On August 8, 2014, Massachusetts Governor Deval Patrick signed into law a far-reaching Act designed to combat the problems of domestic violence. Notably, the Act became effective immediately upon the Governor signing it into law. Though the Act is tailored largely toward law enforcement programs and training, as well as increased penalties for criminal acts of violence, it also includes a provision requiring certain private employers to provide employees who are affected by domestic violence with up to fifteen (15) days of job-protected leave.

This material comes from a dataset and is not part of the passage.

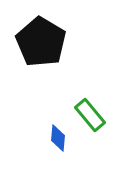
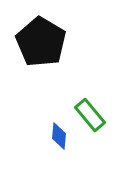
blue diamond: moved 1 px right, 2 px up
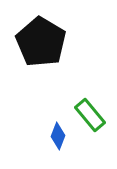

The requirements of the new domestic violence leave law are similar to requirements of laws providing job-protected leave for other purposes, such as the Family Medical Leave Act or Small Necessities Leave Act. Important features of the new law include:
- The law applies to employers with 50 or more employees;
- The law affords fifteen (15) days of leave within a twelve (12)-month period to employees who are personally the victim of domestic violence or have a family member who is a victim;
- The leave may be paid or unpaid, at the employer’s discretion;
- Employees may be required to exhaust any available vacation, personal or sick leave before being granted domestic violence leave;
- Employers may require advance notice of the need for leave unless the employee is in imminent danger, in which case he/she may provide notice within three working days after taking leave;
- Employers may require employees taking domestic violence leave to provide documentation of the abuse; however, employers cannot require employees to submit evidence of an arrest, conviction, or other law enforcement document;
- Employers must keep all information in their possession concerning an employee’s request for domestic violence leave strictly confidential; and
- Employers must notify all employees of their right to take domestic violence leave under the Act.
To date, no regulations have been issued, and the Attorney General’s office has not issued any interpretive guidance. Massachusetts employers who may be covered by the Act should consult with counsel immediately to ensure they are in compliance.